=== Supplied data ===

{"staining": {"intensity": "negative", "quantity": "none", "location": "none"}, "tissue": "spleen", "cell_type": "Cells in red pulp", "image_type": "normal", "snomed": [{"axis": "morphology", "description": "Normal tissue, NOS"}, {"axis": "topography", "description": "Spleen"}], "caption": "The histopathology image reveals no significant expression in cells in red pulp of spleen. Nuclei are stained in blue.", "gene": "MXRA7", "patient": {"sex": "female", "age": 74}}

===
=== Supplied data ===

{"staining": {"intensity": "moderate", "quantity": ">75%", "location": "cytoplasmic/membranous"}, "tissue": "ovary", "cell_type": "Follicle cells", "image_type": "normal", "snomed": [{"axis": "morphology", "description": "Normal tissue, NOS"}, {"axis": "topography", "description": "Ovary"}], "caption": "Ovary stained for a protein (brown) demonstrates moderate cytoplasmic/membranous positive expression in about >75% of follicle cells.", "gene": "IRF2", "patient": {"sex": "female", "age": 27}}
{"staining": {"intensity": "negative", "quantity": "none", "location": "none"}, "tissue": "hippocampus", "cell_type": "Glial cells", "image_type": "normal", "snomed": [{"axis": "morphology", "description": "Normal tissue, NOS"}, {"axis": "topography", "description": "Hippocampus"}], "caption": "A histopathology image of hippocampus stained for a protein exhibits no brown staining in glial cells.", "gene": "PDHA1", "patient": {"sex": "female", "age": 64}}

===
=== Supplied data ===

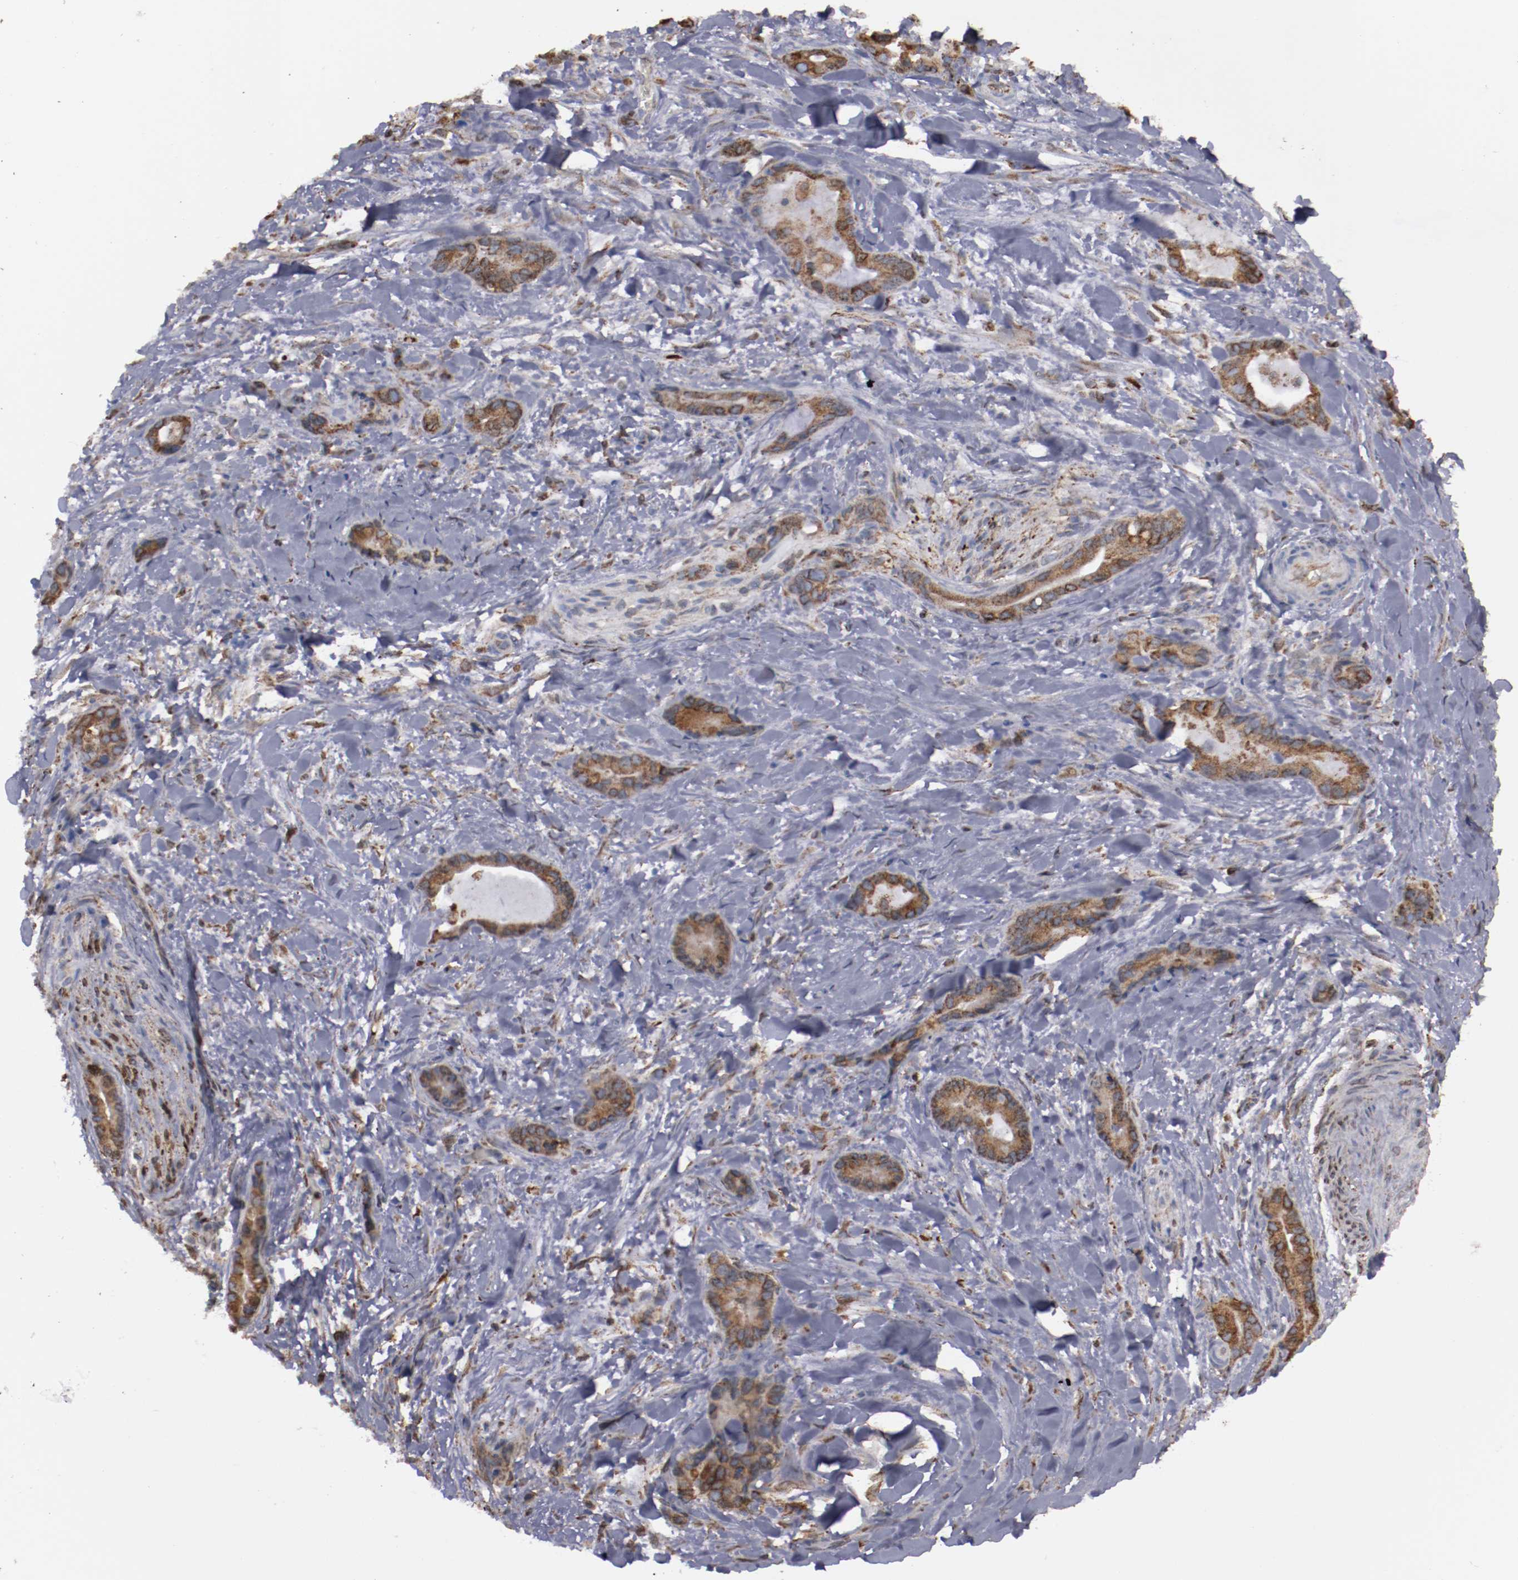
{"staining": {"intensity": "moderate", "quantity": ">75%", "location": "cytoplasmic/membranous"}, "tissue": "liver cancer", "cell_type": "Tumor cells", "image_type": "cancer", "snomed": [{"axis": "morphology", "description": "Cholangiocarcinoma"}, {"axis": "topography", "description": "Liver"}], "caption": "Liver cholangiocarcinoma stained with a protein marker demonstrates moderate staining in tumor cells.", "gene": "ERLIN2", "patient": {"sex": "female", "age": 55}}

===

[Exercise brief] Print the lines above from the one with "a protein (brown)" through the one with "histopathology image of", both included, exactly as written and nothing more.

[Problem solution]
{"staining": {"intensity": "moderate", "quantity": ">75%", "location": "cytoplasmic/membranous"}, "tissue": "ovary", "cell_type": "Follicle cells", "image_type": "normal", "snomed": [{"axis": "morphology", "description": "Normal tissue, NOS"}, {"axis": "topography", "description": "Ovary"}], "caption": "Ovary stained for a protein (brown) demonstrates moderate cytoplasmic/membranous positive expression in about >75% of follicle cells.", "gene": "IRF2", "patient": {"sex": "female", "age": 27}}
{"staining": {"intensity": "negative", "quantity": "none", "location": "none"}, "tissue": "hippocampus", "cell_type": "Glial cells", "image_type": "normal", "snomed": [{"axis": "morphology", "description": "Normal tissue, NOS"}, {"axis": "topography", "description": "Hippocampus"}], "caption": "A histopathology image of hippocampus stained for a protein exhibits no brown staining in glial cells.", "gene": "PDHA1", "patient": {"sex": "female", "age": 64}}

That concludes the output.